We mentioned earlier that a battery is able to produce new electrons because of an internal chemical process, while a capacitor can only store the electrical energy. The battery and the capacitor can work together quite well. Electrons from the battery enter the capacitor from the “negative” terminal of the battery; the capacitor holds the energy and gives up electrons to the “positive” terminal of the battery. When fully “charged” the capacitor has the same voltage as the battery it is connected to.
In a simple circuit that includes a light bulb, a battery or other source and a capacitor, the battery sends its electrons out along a wire that is connected to the bulb, which lights up. But the capacitor also receives electrons and eventually reaches its full charge or capacity. One this level is reached, electrons stop flowing freely and the bulb won’t be brightly lit. If there is not battery in the circuit, the electrical energy stored in the capacitor will flow through the wire and the bulb until the capacitor is “empty.” In this simple example, the capacitor is controlling the electrical energy through the circuit.

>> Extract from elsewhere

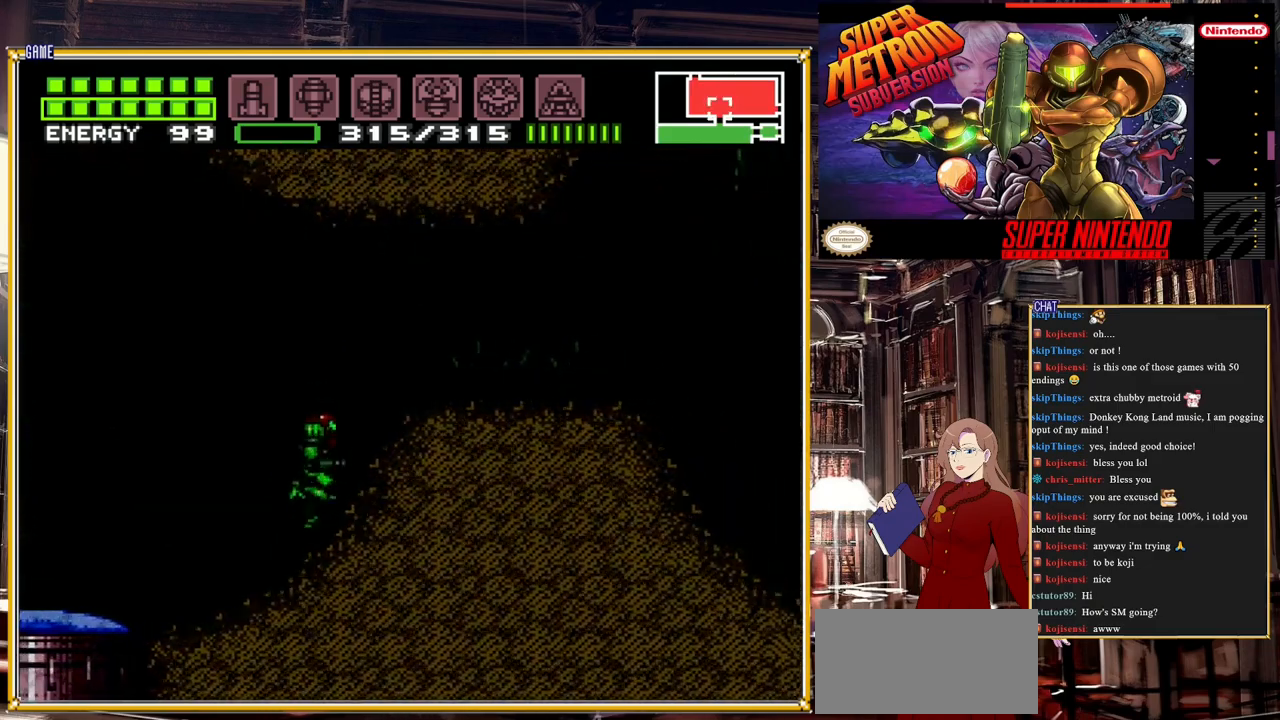
{"buttons": [], "events": [[350, "B", "up"], [433, "DPAD_RIGHT", "up"]]}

One of the more recent uses for tiny capacitors is in touch-screen electronic devices. The screen is charged and when a finger touches it, the finger becomes part of a circuit and the voltage at that location is reduced. The computing device connected to the screen receives this voltage information and its location. This is what makes a touch screen useful. Capacitors allow for very quick discharge of electrical energy stored, making them efficient in electronic devices.